Bryant, Purtzer lead Legends of Golf
Savannah, Georgia (Sports Network) - Brad Bryant and Tom Purtzer used a strong back nine Friday to fire a 12-under 60 and take a two-stroke lead after the first round of the Legends of Golf.
The tournament, which is the second-oldest Champions event behind the Senior PGA Championship, uses a two-man better-ball format, and Bryant and Purtzer made the most of it Friday.
They birdied seven holes on the back nine and eight of their final 10 overall at Savannah Harbor Resort and Spa.
That run was enough for Bryant and Purtzer to claim the lead ahead of four groups sharing second at 10-under. Michael Allen and David Frost; Russ Cochran and Kenny Perry; Brad Faxon and Jeff Sluman; and Bruce Fleisher and Tom Jenkins all shot 62.
Defending champions David Eger and Mark McNulty are six shots off the pace, tied for 21st after carding six-under 66.
Among other notable teams, Tom Lehman and Bernhard Langer -- the last two Schwab Cup Champions and the 2009 winners of this event -- recorded an eight- under 64. They share ninth place with four other duos.
But Friday belonged to Bryant and Purtzer, long-time friends who were in one of the final groups to tee off. They started off well, getting birdies at four of the first five holes before three consecutive pars.

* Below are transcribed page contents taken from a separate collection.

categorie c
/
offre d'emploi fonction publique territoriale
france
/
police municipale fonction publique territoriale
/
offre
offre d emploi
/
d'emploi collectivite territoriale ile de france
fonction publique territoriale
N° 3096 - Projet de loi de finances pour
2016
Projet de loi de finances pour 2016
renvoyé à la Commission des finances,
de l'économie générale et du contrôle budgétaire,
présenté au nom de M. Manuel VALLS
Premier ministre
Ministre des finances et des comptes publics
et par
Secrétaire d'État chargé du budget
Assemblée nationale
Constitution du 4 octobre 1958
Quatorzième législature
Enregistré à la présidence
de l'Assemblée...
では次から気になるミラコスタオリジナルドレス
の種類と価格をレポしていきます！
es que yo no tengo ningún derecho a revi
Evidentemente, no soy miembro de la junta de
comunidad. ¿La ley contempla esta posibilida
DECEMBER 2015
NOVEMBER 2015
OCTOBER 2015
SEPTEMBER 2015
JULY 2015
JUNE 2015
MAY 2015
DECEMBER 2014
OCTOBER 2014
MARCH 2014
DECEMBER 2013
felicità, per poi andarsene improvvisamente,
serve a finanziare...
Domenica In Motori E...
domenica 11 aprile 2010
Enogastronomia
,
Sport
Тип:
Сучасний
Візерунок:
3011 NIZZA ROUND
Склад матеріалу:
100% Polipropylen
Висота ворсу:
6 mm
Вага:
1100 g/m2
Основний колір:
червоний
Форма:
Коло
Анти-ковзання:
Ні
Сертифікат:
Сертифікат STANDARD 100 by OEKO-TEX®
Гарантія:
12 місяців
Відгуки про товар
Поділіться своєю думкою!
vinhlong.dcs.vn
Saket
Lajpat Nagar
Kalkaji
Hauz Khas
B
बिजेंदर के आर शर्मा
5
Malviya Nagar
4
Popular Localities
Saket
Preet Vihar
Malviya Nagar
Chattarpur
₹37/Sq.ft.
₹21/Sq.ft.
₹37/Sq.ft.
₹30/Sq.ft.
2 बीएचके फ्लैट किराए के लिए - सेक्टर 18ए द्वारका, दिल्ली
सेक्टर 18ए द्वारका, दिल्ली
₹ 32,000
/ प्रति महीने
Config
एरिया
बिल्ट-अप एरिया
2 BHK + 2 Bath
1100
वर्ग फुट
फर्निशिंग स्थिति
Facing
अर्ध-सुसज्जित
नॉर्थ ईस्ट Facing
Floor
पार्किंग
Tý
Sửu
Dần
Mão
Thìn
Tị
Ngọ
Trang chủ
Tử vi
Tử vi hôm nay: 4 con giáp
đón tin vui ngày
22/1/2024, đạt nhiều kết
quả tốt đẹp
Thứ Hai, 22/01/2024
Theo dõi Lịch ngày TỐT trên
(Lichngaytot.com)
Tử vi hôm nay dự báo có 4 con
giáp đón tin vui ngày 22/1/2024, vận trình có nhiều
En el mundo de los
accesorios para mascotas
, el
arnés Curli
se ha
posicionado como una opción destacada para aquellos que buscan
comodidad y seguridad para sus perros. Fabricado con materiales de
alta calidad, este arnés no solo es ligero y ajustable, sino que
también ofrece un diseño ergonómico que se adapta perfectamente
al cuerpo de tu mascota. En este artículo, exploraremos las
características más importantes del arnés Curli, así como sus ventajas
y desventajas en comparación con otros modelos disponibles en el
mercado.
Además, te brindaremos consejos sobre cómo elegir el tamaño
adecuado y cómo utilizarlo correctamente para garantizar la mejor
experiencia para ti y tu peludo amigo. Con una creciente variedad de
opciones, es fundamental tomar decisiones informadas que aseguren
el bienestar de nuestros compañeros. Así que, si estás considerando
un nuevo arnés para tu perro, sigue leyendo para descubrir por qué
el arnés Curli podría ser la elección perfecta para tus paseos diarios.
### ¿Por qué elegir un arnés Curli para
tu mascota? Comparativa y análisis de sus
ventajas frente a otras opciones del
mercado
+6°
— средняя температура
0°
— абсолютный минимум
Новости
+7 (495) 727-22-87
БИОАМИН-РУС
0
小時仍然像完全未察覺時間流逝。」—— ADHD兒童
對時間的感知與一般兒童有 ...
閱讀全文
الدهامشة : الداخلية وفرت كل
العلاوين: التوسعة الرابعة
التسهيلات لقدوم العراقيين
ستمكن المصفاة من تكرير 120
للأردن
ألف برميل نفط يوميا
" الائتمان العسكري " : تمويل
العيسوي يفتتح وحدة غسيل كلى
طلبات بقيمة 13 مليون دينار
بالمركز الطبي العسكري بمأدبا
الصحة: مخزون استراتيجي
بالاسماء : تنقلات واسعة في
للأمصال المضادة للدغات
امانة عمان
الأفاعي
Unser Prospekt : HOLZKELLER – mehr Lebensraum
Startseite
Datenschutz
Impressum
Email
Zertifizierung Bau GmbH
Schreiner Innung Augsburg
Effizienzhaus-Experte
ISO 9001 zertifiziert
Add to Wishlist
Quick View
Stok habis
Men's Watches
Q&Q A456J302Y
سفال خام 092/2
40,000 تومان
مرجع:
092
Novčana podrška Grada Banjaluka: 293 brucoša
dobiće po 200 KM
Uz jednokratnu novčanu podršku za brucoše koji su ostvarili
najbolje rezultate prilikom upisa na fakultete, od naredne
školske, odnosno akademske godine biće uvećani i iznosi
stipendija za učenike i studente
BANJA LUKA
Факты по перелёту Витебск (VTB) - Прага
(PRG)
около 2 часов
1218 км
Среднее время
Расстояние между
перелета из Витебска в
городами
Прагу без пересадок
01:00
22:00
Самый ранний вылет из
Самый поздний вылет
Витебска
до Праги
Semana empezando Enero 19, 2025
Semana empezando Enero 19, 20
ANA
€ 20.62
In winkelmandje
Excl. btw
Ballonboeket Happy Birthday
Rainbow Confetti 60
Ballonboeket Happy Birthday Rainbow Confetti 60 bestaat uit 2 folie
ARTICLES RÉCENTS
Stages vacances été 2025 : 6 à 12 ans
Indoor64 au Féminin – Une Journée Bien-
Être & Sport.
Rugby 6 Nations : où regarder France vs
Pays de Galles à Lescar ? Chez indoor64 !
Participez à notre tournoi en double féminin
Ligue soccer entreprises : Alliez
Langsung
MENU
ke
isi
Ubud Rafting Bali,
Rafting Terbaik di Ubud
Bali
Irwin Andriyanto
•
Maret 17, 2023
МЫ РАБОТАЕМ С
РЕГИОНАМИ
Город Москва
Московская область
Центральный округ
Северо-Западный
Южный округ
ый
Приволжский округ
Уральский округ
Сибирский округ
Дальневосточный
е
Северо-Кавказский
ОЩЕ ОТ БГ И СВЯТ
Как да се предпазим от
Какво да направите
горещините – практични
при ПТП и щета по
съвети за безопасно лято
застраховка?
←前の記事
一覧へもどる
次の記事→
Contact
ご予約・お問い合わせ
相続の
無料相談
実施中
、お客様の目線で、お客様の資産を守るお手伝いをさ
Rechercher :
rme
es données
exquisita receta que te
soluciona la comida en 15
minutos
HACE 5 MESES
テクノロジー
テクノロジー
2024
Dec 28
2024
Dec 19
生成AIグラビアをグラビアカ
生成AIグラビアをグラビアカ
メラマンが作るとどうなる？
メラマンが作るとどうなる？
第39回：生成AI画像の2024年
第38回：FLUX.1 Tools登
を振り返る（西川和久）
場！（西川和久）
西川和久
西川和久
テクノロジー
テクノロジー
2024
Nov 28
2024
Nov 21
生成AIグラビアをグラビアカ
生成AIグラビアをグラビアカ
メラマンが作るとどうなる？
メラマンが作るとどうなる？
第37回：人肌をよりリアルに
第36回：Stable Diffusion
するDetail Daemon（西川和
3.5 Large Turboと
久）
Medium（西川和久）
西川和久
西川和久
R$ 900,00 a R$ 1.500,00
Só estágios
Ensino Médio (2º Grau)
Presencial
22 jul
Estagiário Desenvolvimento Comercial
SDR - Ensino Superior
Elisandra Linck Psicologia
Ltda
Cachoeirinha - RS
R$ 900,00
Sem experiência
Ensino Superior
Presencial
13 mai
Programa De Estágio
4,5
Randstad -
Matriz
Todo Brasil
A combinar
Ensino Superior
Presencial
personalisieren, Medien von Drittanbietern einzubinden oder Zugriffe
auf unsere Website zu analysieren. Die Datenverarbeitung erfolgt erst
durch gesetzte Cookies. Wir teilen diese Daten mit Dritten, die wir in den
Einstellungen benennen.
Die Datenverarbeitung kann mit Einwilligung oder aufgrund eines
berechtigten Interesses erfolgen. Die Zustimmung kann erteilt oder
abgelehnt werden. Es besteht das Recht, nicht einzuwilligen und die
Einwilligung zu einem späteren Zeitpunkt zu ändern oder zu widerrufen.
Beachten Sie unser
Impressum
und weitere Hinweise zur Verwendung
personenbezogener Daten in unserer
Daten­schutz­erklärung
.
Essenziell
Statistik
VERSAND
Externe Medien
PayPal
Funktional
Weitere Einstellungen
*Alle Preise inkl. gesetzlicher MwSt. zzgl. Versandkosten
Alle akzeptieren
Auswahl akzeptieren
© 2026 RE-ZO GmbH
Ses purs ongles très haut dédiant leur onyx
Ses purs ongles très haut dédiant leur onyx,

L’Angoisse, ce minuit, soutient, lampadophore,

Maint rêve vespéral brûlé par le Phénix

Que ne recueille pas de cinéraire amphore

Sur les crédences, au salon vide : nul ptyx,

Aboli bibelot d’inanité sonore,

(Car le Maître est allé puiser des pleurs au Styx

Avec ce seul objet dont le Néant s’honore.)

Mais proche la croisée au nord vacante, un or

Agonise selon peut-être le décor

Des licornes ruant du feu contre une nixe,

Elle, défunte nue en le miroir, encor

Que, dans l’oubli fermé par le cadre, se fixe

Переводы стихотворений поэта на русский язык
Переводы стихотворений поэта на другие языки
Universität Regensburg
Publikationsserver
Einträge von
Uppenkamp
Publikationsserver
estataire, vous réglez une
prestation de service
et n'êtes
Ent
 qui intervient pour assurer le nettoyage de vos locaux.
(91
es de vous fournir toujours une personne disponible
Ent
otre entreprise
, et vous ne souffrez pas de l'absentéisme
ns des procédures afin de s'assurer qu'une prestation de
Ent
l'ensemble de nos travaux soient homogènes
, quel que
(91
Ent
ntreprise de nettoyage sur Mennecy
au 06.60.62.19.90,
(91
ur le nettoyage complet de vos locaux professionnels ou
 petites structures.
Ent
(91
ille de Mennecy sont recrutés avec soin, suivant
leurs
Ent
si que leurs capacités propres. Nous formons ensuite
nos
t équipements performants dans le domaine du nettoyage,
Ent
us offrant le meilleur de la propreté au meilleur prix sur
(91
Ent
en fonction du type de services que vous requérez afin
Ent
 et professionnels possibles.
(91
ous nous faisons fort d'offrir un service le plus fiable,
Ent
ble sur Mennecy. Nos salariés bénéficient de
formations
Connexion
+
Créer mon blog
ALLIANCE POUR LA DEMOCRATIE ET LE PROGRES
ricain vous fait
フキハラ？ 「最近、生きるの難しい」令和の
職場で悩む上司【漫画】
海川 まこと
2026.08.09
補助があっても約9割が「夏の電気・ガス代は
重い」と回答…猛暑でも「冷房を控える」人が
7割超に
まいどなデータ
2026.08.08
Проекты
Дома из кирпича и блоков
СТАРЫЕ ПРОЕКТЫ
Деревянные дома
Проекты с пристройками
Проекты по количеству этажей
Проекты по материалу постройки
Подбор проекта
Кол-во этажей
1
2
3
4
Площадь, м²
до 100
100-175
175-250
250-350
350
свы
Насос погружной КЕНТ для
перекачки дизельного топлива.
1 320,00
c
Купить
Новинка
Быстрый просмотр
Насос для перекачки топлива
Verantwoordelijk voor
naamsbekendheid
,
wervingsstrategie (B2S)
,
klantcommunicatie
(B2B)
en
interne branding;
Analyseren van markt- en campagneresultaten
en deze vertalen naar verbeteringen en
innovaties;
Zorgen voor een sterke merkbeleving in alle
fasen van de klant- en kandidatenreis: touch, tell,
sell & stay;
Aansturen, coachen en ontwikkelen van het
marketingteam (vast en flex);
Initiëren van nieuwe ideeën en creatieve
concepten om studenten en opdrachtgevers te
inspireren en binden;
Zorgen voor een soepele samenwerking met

Purtzer said that the biggest hole of the day was the seventh, where he "fanned one in the right woods and Brad didn't see." Bryant interjected that he did, in fact, see the ball head into the trees, but his own shot kicked into a hazard.
"So both of us are in the hazard there," Purtzer said, "and he decided to drop out and he played a great second shot and then a beautiful third shot and he made about, I don't know what, 10-footer?"
Bryant confirmed the length of the par putt.
"If you make a bogey out here, it zaps your momentum," Purtzer said. "But when you made that putt, that was like making an eagle on that hole, so that was a big turnaround for us."
Rather than dropping a shot, the duo continued to rise up the leaderboard. A birdie at the ninth touched off a run of four in a row, which put them at eight-under.
Following a par, birdies at 14 and 15 got Bryant and Purtzer into a tie for first, and they didn't stop there. Birdies at 16 and 17 moved them two strokes clear of the field before they closed with par. The score matched the course record.
Prior to Bryant and Purtzer finishing, three teams had already entered the clubhouse at 10-under.
Allen and Frost, who tied for third last year, did most of their damage on the front nine. They recorded birdies at seven of the first eight holes.
Cochran and Perry used birdies at 14, 16 and 17 to break free from a crowded field and join Allen and Frost at minus-10.
Perry returns to this event after an excruciating loss last year, when he paired with Scott Hoch. On the second playoff hole, Perry missed a 14-inch par putt that would have extended the tournament. Instead, Eger and McNulty walked away with the title.
Faxon and Sluman used an eagle at the 11th to jump-start their round. The eagle put them at minus-six, and they birdied four of the following five holes.
Fleisher and Jenkins were in the second-to-last group, and sat at 10-under after a birdie at the 15th. But they couldn't make another birdie in their final three holes and remained tied for second.
Three teams share sixth place after firing nine-under 63s -- Fred Couples and Jay Haas; John Cook and Joey Sindelar; and Andy Bean and Chien Soon Lu.
NOTES: Every team shot below par. Jay Sigel and Doug Tewell sit in last place at one-under...The tournament started in 1978 and was a big factor in the creation of the Champions Tour, which came into being two years later.